Tuesday, October 30, 2012

New Catty Micro-Reviews

Something I find particularly fun to write is the one-sentence review. Must be my Canadian sense of humor...

Here are some previous posts, starting in the second month of this blog:

http://themusicsalon.blogspot.mx/2011/07/catty-micro-reviews.html

http://themusicsalon.blogspot.mx/2011/07/more-catty-micro-reviews.html

http://themusicsalon.blogspot.mx/2011/10/catty-micro-reviews-new-edition.html

Now don't tell me those aren't funny!

I'm shocked to see that I haven't done an edition of the micro-reviews in over a year. So here goes. A little different this time. I'm just going to pick some composers/musicians and deliver a one-sentence comment. To start off, I'll plagiarize from myself in a recent post where I described Rihanna's oeuvre as:
every music video by Rihanna I have seen has seemed like a brassiere commercial with an annoying soundtrack
Let's try some others:


  • Handel: Bach with 73% of the counterpoint removed
  • Shakira: Hips don't lie, but they do tend to be the most interesting part of the music video
That's ok, but we really need some clips, don't we? Let's go to YouTube and see what we can find.


The last time I listened to Jason Mraz I said he sounded like the love-child of Bob Marley (for the reggae-style music) and Donovan (for the sweet singing and lyrics). Yep, he still does.

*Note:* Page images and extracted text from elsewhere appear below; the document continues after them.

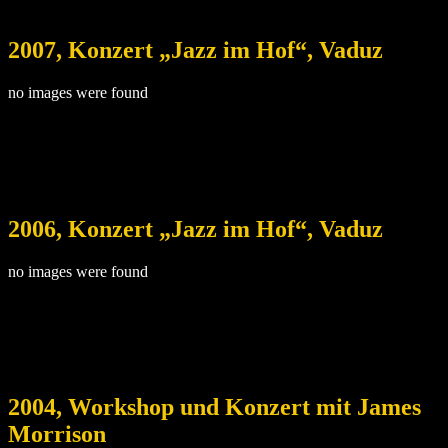
2007, Konzert „Jazz im Hof“, Vaduz
no images were found
2006, Konzert „Jazz im Hof“, Vaduz
no images were found
2004, Workshop und Konzert mit James
Morrison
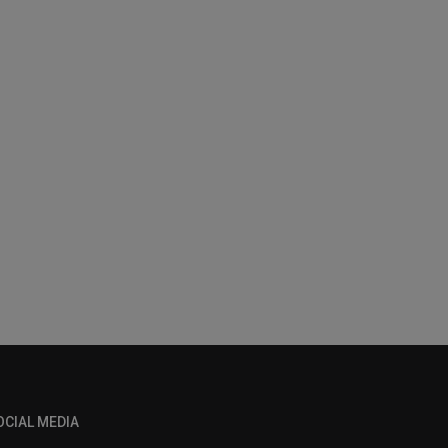
OCIAL MEDIA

This is Scott Ramon Seguro Mescudi, better known as Kid Cudi. This song did very well on the charts and this video has over 83 million views, but I can't help thinking that they spent five minutes on the music, a couple of hours on the lyrics and weeks and weeks developing the fantasy women.

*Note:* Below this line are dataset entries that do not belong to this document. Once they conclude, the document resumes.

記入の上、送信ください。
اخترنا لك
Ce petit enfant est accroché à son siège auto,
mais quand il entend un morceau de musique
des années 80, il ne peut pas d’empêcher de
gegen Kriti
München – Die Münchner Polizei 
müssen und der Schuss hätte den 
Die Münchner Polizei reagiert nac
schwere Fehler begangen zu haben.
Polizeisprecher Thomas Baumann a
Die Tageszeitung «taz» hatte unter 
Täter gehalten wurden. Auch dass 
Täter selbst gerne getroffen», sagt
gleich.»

This is Rebecca Stella. It's as if Lady Gaga decided to hire the special effects guy from Alien and a fashion consultant from Brides Magazine.

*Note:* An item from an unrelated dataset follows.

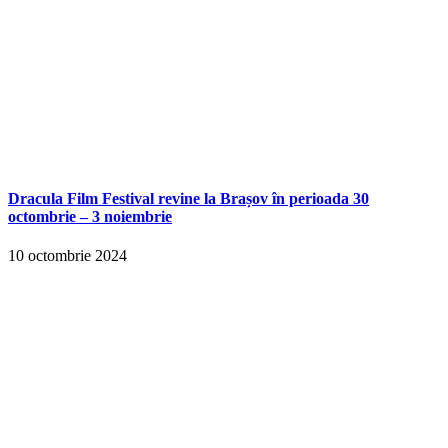
Dracula Film Festival revine la Brașov în perioada 30
octombrie – 3 noiembrie
10 octombrie 2024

The next several clips I went to randomly, by typing in a single letter in the search field, were all so, uh, explicit that I couldn't find anything humorous to say about them. Some of them made the Kid Cudi clip seem refined!

2 comments:

Wenatchee the Hatchet said...

twenty years later and I still can't stand Mraz.

I hear more as a pop bro purveyor of patter songs a la Gilbert & Sullivan. That whole strain of songwriting is just endlessly rewriting "Subterranean Homesick Blues".

But then I admit I don't quite get the Marley love a lot of people have. I am not against reggae as such. I have albums by Linton Kwesi Johnson and Judy Mowatt, but Marley just never "clicked" for me.

Bryan Townsend said...

When I listen to pop music these days it feels like I am visiting an alien planet.